Today, with the United States’ image in steep decline and its reputation under attack, we need an effective, respected vehicle for transmitting American values and principles around the world. A multimedia news organization that can be trusted to perform balanced reporting in these troubled times might do more good than any number of attack helicopters or strident speeches. The Voice of America still exists, and it remains one of the best brand names the country ever had for carrying out public diplomacy. Yet at a time when it should be strengthened and unleashed to do what it does best, it is being subjected to systematic cutbacks. Its Arabic service, which fed intellectuals and policymakers a steady stream of important news from around the world, has been replaced by a commercial-style radio broadcast that recruits teenagers with pop music. While its esteemed counterpart, the BBC, provides two 24-hour-a-day streams of news in English, the VOA is down to 14 hours daily.
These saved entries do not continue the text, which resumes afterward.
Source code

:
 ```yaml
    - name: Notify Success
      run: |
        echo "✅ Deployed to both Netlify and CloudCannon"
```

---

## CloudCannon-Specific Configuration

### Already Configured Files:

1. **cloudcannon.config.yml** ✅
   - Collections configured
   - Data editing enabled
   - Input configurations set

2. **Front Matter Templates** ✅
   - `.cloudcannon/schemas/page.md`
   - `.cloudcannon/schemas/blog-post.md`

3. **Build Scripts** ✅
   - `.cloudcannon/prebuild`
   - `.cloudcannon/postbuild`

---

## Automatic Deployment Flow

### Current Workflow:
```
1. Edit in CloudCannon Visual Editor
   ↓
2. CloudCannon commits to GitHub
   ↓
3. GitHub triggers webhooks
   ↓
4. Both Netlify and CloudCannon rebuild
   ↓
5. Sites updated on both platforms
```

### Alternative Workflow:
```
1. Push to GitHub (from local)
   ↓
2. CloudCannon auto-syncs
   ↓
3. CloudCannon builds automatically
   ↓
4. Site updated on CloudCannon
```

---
Political interference, kept at bay by generations of professionals, has returned to haunt the VOA newsroom, prompting its reporting to become more sympathetic to administration policy and to minimize bad news from Iraq. The Broadcasting Board of Governors, intended
to serve as a firewall to protect the VOA, is now part of the problem, and Congress (few of whose members have ever heard a VOA broadcast) seems unwilling or unable to muster the financial and political support that is needed to keep the operation strong. It is time to find a new way to fund and sustain this vital American institution.

From Listeners Like You . . .
Media pundits have suggested in recent years that private media organizations with global reach, such as CNN, could do the VOA’s job just as well or better, especially because they would not have the hiring and firing constraints of a U.S. government agency. But it is preposterous to think that a commercial operation could or would sustain the financial losses inherent in providing the news in 40 or 50 languages to mostly poor people around the world.
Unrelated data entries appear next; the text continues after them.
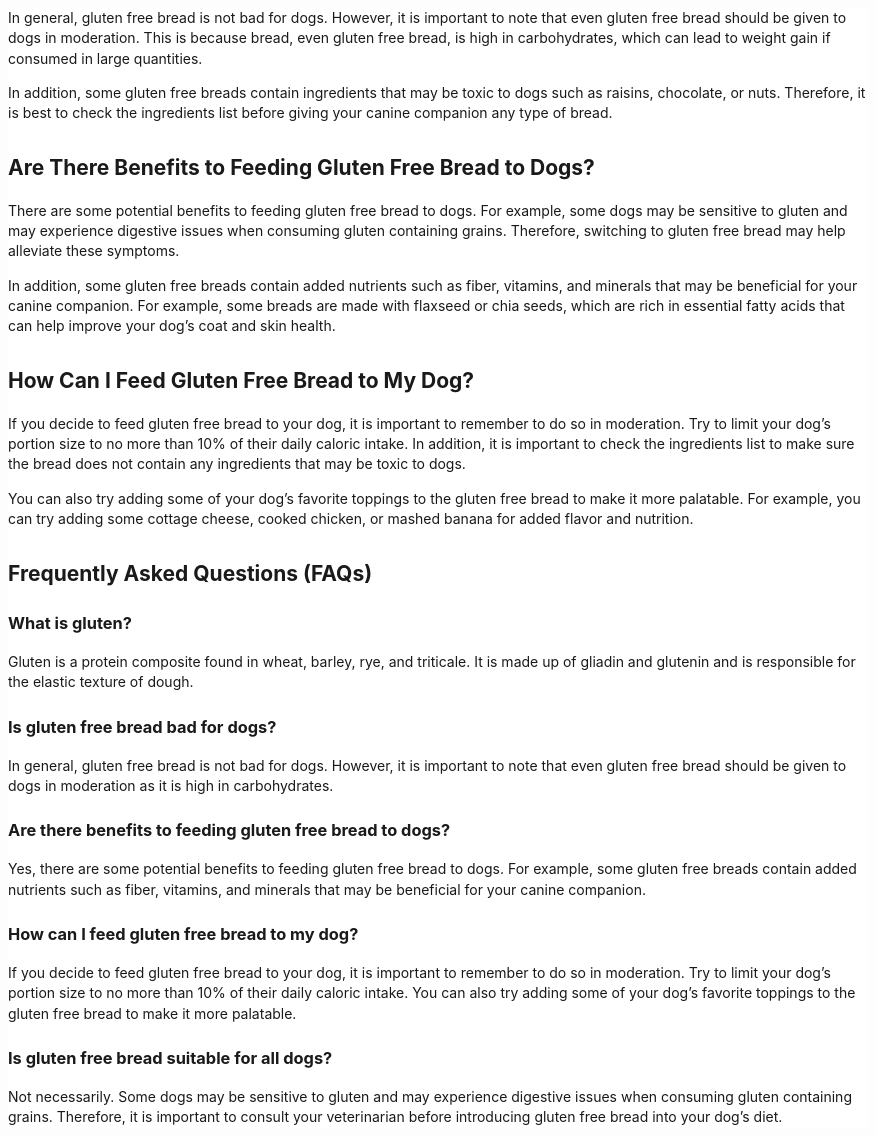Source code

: <p>In general, gluten free bread is not bad for dogs. However, it is important to note that even gluten free bread should be given to dogs in moderation. This is because bread, even gluten free bread, is high in carbohydrates, which can lead to weight gain if consumed in large quantities.</p>

<p>In addition, some gluten free breads contain ingredients that may be toxic to dogs such as raisins, chocolate, or nuts. Therefore, it is best to check the ingredients list before giving your canine companion any type of bread.</p>

<h2>Are There Benefits to Feeding Gluten Free Bread to Dogs?</h2>

<p>There are some potential benefits to feeding gluten free bread to dogs. For example, some dogs may be sensitive to gluten and may experience digestive issues when consuming gluten containing grains. Therefore, switching to gluten free bread may help alleviate these symptoms.</p>

<p>In addition, some gluten free breads contain added nutrients such as fiber, vitamins, and minerals that may be beneficial for your canine companion. For example, some breads are made with flaxseed or chia seeds, which are rich in essential fatty acids that can help improve your dog’s coat and skin health.</p>

<h2>How Can I Feed Gluten Free Bread to My Dog?</h2>

<p>If you decide to feed gluten free bread to your dog, it is important to remember to do so in moderation. Try to limit your dog’s portion size to no more than 10% of their daily caloric intake. In addition, it is important to check the ingredients list to make sure the bread does not contain any ingredients that may be toxic to dogs.</p>

<p>You can also try adding some of your dog’s favorite toppings to the gluten free bread to make it more palatable. For example, you can try adding some cottage cheese, cooked chicken, or mashed banana for added flavor and nutrition.</p>

<h2>Frequently Asked Questions (FAQs)</h2>

<h3>What is gluten?</h3>

<p>Gluten is a protein composite found in wheat, barley, rye, and triticale. It is made up of gliadin and glutenin and is responsible for the elastic texture of dough.</p>

<h3>Is gluten free bread bad for dogs?</h3>

<p>In general, gluten free bread is not bad for dogs. However, it is important to note that even gluten free bread should be given to dogs in moderation as it is high in carbohydrates.</p>

<h3>Are there benefits to feeding gluten free bread to dogs?</h3>

<p>Yes, there are some potential benefits to feeding gluten free bread to dogs. For example, some gluten free breads contain added nutrients such as fiber, vitamins, and minerals that may be beneficial for your canine companion.</p>

<h3>How can I feed gluten free bread to my dog?</h3>

<p>If you decide to feed gluten free bread to your dog, it is important to remember to do so in moderation. Try to limit your dog’s portion size to no more than 10% of their daily caloric intake. You can also try adding some of your dog’s favorite toppings to the gluten free bread to make it more palatable.</p>

<h3>Is gluten free bread suitable for all dogs?</h3>

<p>Not necessarily. Some dogs may be sensitive to gluten and may experience digestive issues when consuming gluten containing grains. Therefore, it is important to consult your veterinarian before introducing gluten free bread into your dog’s diet.</p>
A better way to insure the VOA’s survival would be to establish an independent foundation that would channel both private and public funds in its direction. One model is the Henry M. Jackson Foundation for the Advancement of Military Medicine, named for the late senator from Washington state. The foundation was established in 1983 to support medical research and education in the U.S. military and to improve public health. The foundation now manages some 60 endowments and 800 education funds and coordinates cutting-edge research programs on HIV/AIDS, breast and prostate cancer and other medical issues. Because it can operate outside the regular federal appropriations process and accept private gifts, it has been a principal funder of the Uniformed Services University of the Health Sciences and ensures a steady stream of qualified physicians to the military.

Other examples abound. One of the best known is the National Trust for Historic Preservation, established during the Truman administration and weaned from its partial federal funding only seven years ago. The National Park Foundation was created by Congress in 1967 as a vehicle to privately support perennially underfunded national parks. Many so-called hybrid organizations, such as the Smithsonian Institution and Fannie Mae, achieve a public purpose with a combination of funding sources.

Creative efforts to do the same for the VOA—and to protect it from political mischief—are urgently needed, lest this vital instrument of diplomacy disappear entirely.

Sanford J. Ungar, president of Goucher College in Baltimore, was director of Voice of America from 1999 to 2001.